There are many fights as the lady ninjas take out each of these crazy characters, with an eye-popping highlight being the battle between Yin Su-Li and Hui San Yang. For reasons known only to the director, Su-Li gets her mini-skirt ripped off and then runs into some kind of basement wrestling ring that gets filled up with water. Yang’s dress soon comes off to reveal the most ridiculous handprint bodystocking underneath and the two of them start doing kung fu but soon descend into just wrestling one another in the water. It’s all fairly innocent but somehow feels super-sleazy and lecherous, perhaps on account of how wholly unnecessary it is.
Meanwhile a mysterious dude dressed in a skeleton suit patrols the dark – sometimes stepping into the fray by throwing fire – and, weirdly, it all leads to a surprisingly good twist ending that leaves you feeling like you’ve watched a film with a decent plot rather than just a bunch of sleaze and fighting. The sets and the costumes – while arguably far from authentic – are all nice, it’s well shot and the fight choreography is great, low-down, dirty and very Taiwanese in style. As for the ninjing, we get a lot of top-end magic stuff here – in addition to all the tri-locating, smoke bombs, giant spider-webs and flying, the final fight involves some wicked shuriken tricks, a burrowing ninja and my personal favourite way to end a fight (and indeed a film): an exploding loser.

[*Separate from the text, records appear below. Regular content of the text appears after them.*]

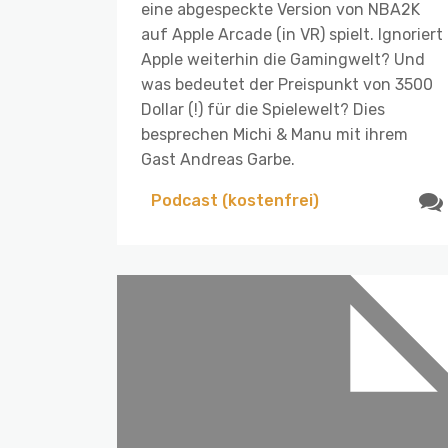
eine abgespeckte Version von NBA2K
auf Apple Arcade (in VR) spielt. Ignoriert
Apple weiterhin die Gamingwelt? Und
was bedeutet der Preispunkt von 3500
Dollar (!) für die Spielewelt? Dies
besprechen Michi & Manu mit ihrem
Gast Andreas Garbe.
Podcast (kostenfrei)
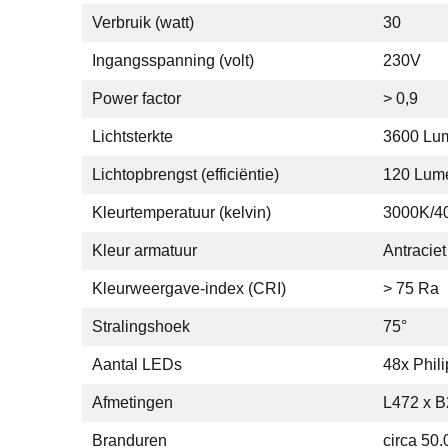
Verbruik (watt)
30
Ingangsspanning (volt)
230V
Power factor
> 0,9
Lichtsterkte
3600 Lu
Lichtopbrengst (efficiëntie)
120 Lume
Kleurtemperatuur (kelvin)
3000K/4
Kleur armatuur
Antraciet
Kleurweergave-index (CRI)
> 75 Ra
Stralingshoek
75°
Aantal LEDs
48x Phil
Afmetingen
L472 x 
Branduren
circa 50.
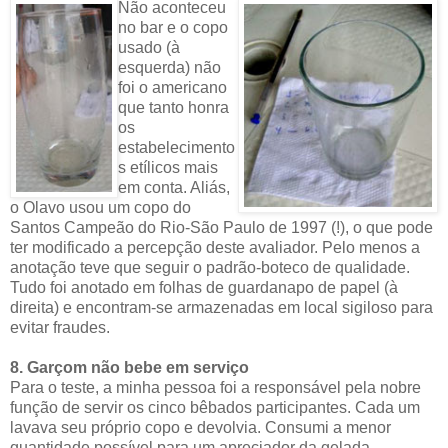
Não aconteceu
no bar e o copo
usado (à
esquerda) não
foi o americano
que tanto honra
os
estabelecimento
s etílicos mais
em conta. Aliás,
o Olavo usou um copo do
Santos Campeão do Rio-São Paulo de 1997 (!), o que pode
ter modificado a percepção deste avaliador. Pelo menos a
anotação teve que seguir o padrão-boteco de qualidade.
Tudo foi anotado em folhas de guardanapo de papel (à
direita) e encontram-se armazenadas em local sigiloso para
evitar fraudes.
8. Garçom não bebe em serviço
Para o teste, a minha pessoa foi a responsável pela nobre
função de servir os cinco bêbados participantes. Cada um
lavava seu próprio copo e devolvia. Consumi a menor
quantidade possível para um apreciador da gelada.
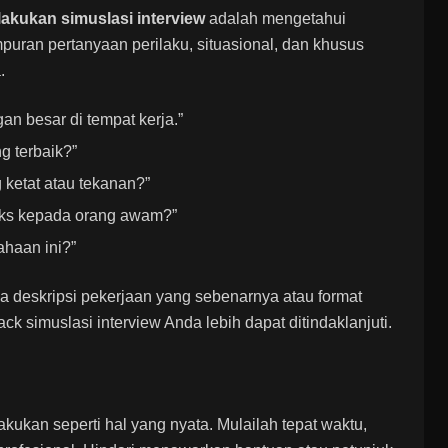
lakukan simuslasi interview
adalah mengetahui
uran pertanyaan perilaku, situasional, dan khusus
.
n besar di tempat kerja.”
g terbaik?”
ketat atau tekanan?”
eks kepada orang awam?”
ahaan ini?”
 deskripsi pekerjaan yang sebenarnya atau format
k simuslasi interview Anda lebih dapat ditindaklanjuti.
akukan seperti hal yang nyata. Mulailah tepat waktu,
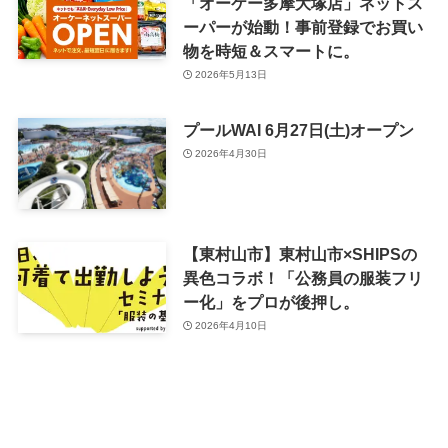
「オーケー多摩大塚店」ネットス
ーパーが始動！事前登録でお買い
物を時短＆スマートに。
2026年5月13日
プールWAI 6月27日(土)オープン
2026年4月30日
【東村山市】東村山市×SHIPSの
異色コラボ！「公務員の服装フリ
ー化」をプロが後押し。
2026年4月10日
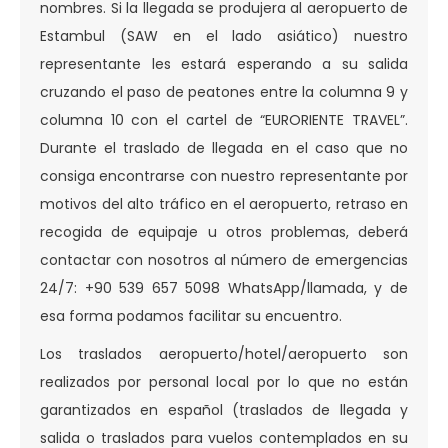
nombres. Si la llegada se produjera al aeropuerto de
Estambul (SAW en el lado asiático) nuestro
representante les estará esperando a su salida
cruzando el paso de peatones entre la columna 9 y
columna 10 con el cartel de “EURORIENTE TRAVEL”.
Durante el traslado de llegada en el caso que no
consiga encontrarse con nuestro representante por
motivos del alto tráfico en el aeropuerto, retraso en
recogida de equipaje u otros problemas, deberá
contactar con nosotros al número de emergencias
24/7: +90 539 657 5098 WhatsApp/llamada, y de
esa forma podamos facilitar su encuentro.
Los traslados aeropuerto/hotel/aeropuerto son
realizados por personal local por lo que no están
garantizados en español (traslados de llegada y
salida o traslados para vuelos contemplados en su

It’s by no means a classic but Challenge of the Lady Ninja is a solid effort that gives you a few things you’ve not seen before and blends sexploitation and ninjing in an effective, enjoyable way. There are some classic one-liners (“A NINJA CAN GO ANYWHERE!” and “YOU’LL NEVER GET ANYWHERE TORTURING A NINJA!” spring to mind) and Hui San Yang gives a great lead performance. She’s game for pretty much anything; she can act, she can fight, clearly has no fear about doing mad wire stunts and looks fabulous in a whole host of awesome costumes from the skimpy bodystocking through a couple of male drag looks and, of course, her fierce red ninja suit. Between her and director Lee;s effort, they drag this ludicrous film up and make it actually a fun watch for eager ninjologists after something a little different.